Jul 29, 2023 - Real Estate

Young professionals still love Chicago, even as more people leave the state

Data: Zillow; Note: Origins include the entire metro area; Chart: Axios Visuals

Illinois is among the fastest-shrinking states in terms of population, but the Windy City remains an attractive home to job seekers.

Why it matters: Young professionals are still moving to Chicago, even as affordability draws Illinoisans to low-tax states like Florida and Texas.

What they're saying: Young professionals, particularly those from the Midwest, are drawn to Chicago's many industries and its vibrant food and entertainment scenes, according to broker associate Bucky Cross, who helps clients relocate.

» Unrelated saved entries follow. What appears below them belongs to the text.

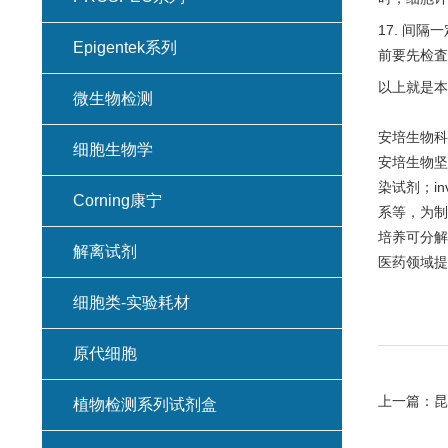
17. 间
Epigentek系列
前要先检査
以上就是本
微生物检测
安培生物科
细胞生物学
安培生物坚
染试剂；in
Corning康宁
系等，为制
培养可分解
解离试剂
医药领域提
细胞类-实验耗材
原代细胞
上一篇：
昆
植物检测系列试剂盒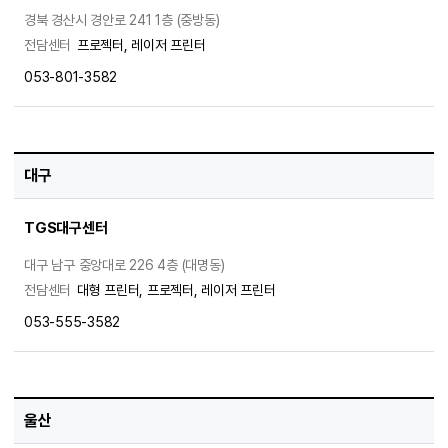
경북 경산시 경안로 241 1층 (중방동)
전담센터
프로젝터, 레이저 프린터
053-801-3582
대구
TGS대구센터
대구 남구 중앙대로 226 4층 (대명동)
전담센터
대형 프린터, 프로젝터, 레이저 프린터
053-555-3582
울산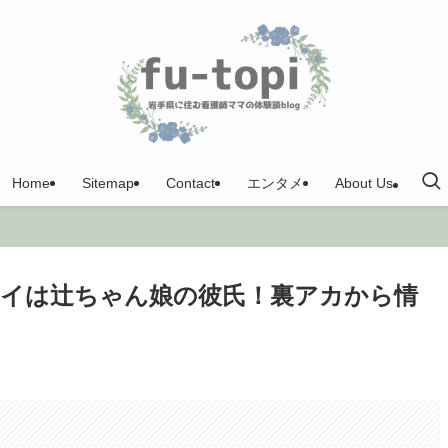
Home
Sitemap
Contact
エンタメ
About Us
イは辻ちゃん娘の彼氏！裏アカから情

  • "Chicago will always have an influx of talent," he says.

Zoom in: Almost 80% of pageviews for Chicago-area Zillow listings came from locals, per first-quarter Zillow data shared with Axios.

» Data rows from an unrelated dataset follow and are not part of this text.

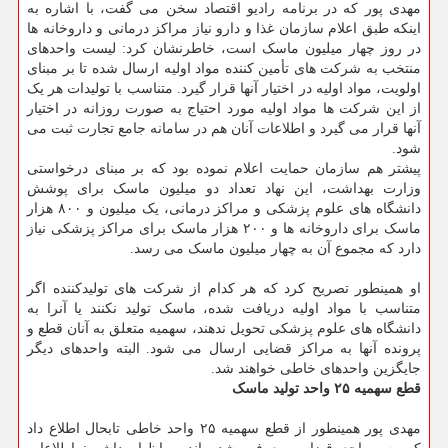
مهدی پور که در برنامه رادیو اقتصاد سخن می گفت، با اشاره به
اینکه طبق اعلام سازمان غذا و دارو نیاز مراکز درمانی و داروخانه ها
در روز چهار میلیون ماسک است، خاطرنشان کرد: لیست واحدهای
منتخب به شرکت های تأمین کننده مواد اولیه ارسال شده تا بر مبنای
اولویت، مواد اولیه در اختیار آنها قرار گیرد. متناسب با تولیدات هر یک
از این شرکت ها مواد اولیه مورد احتیاج به صورت روزانه در اختیار
آنها قرار می گیرد و اطلاعات آنان هم در سامانه جامع تجارت ثبت می
شود.
پیشتر هم سازمان حمایت اعلام نموده بود که بر مبنای درخواستی
وزارت بهداشت، این نهاد تعداد دو میلیون ماسک برای پوشش
دانشگاه های علوم پزشکی و مراکز درمانی، یک میلیون و ۸۰۰ هزار
ماسک برای داروخانه ها و ۲۰۰ هزار ماسک برای مراکز پزشکی نیاز
دارد که مجموع آن به چهار میلیون ماسک می رسد.
او همینطور تصریح کرد که هر کدام از شرکت های تولیدکننده اگر
متناسب با مواد اولیه دریافت شده، ماسک تولید نکنند یا آنرا به
دانشگاه های علوم پزشکی تحویل ندهند، سهمیه متعلق به آنان قطع و
پرونده آنها به مراکز قضایی ارسال می شود. البته واحدهای دیگر
جایگزین واحدهای خاطی خواهند شد.
قطع سهمیه ۲۵ واحد تولید ماسک
مهدی پور همینطور از قطع سهمیه ۲۵ واحد خاطی تابحال اطلاع داد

  • Outside the metro, Milwaukee was the top origin, followed by New York, Denver, Minneapolis and Detroit.

The big picture: The exodus from major metros like Chicago comes as people seek lower living costs, or to pocket more income. Illinois has one of the highest tax burdens nationwide, NPR reports.

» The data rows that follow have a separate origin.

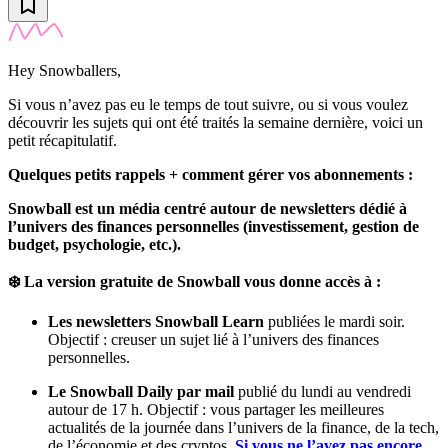
Hey Snowballers,
Si vous n’avez pas eu le temps de tout suivre, ou si vous voulez
découvrir les sujets qui ont été traités la semaine dernière, voici un
petit récapitulatif.
Quelques petits rappels + comment gérer vos abonnements :
Snowball est un média centré autour de newsletters dédié à
l’univers des finances personnelles (investissement, gestion de
budget, psychologie, etc.).
❄️ La version gratuite de Snowball vous donne accès à :
Les newsletters Snowball Learn
publiées le mardi soir.
Objectif : creuser un sujet lié à l’univers des finances
personnelles.
Le Snowball Daily par mail
publié du lundi au vendredi
autour de 17 h. Objectif : vous partager les meilleures
actualités de la journée dans l’univers de la finance, de la tech,
de l’économie et des cryptos.
Si vous ne l’avez pas encore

  • "Folks are looking for a leg up wherever they can get it," says Cross.
  • He's seen an uptick in people moving to states with no income tax.

Driving the news: Illinois lost 1.6% of its population between 2020-2022, per U.S. Census Bureau data.

  • A new Redfin report shows Chicago was the most common origin of people moving to hot spots Sarasota and Cape Coral, Florida.

Reality check: Elevated mortgage rates are keeping many people in place. "We're seeing a big pullback in migration right now," Redfin deputy chief economist Taylor Marr tells Axios.

  • Across the U.S., the number of Redfin users searching for homes within their metro is down 18% from a year ago, per the June report.
  • Meanwhile, the number of users surfing listings in a new area dropped by 7%.

Chicago's pack of young transplants includes reader Sydney S., a remote worker who arrived last May from Washington, D.C.

  • She was drawn to the city's relatively affordable housing — she lives alone in a Gold Coast apartment — and outdoor recreation space.

Between the lines: "I knew I wanted to be in a big, walkable city, and I’m not ready, nor have the income, to live comfortably in New York, so Chicago was really the clear choice," she tells Axios.

Pro tip: Chicagoans are especially welcoming to newcomers, some readers told us.

  • Ben S., who moved to Edgewater from upstate New York for a job at U.I.C., suggests asking around about where to find activities you like, "and it probably won't be long before you are connected with a group."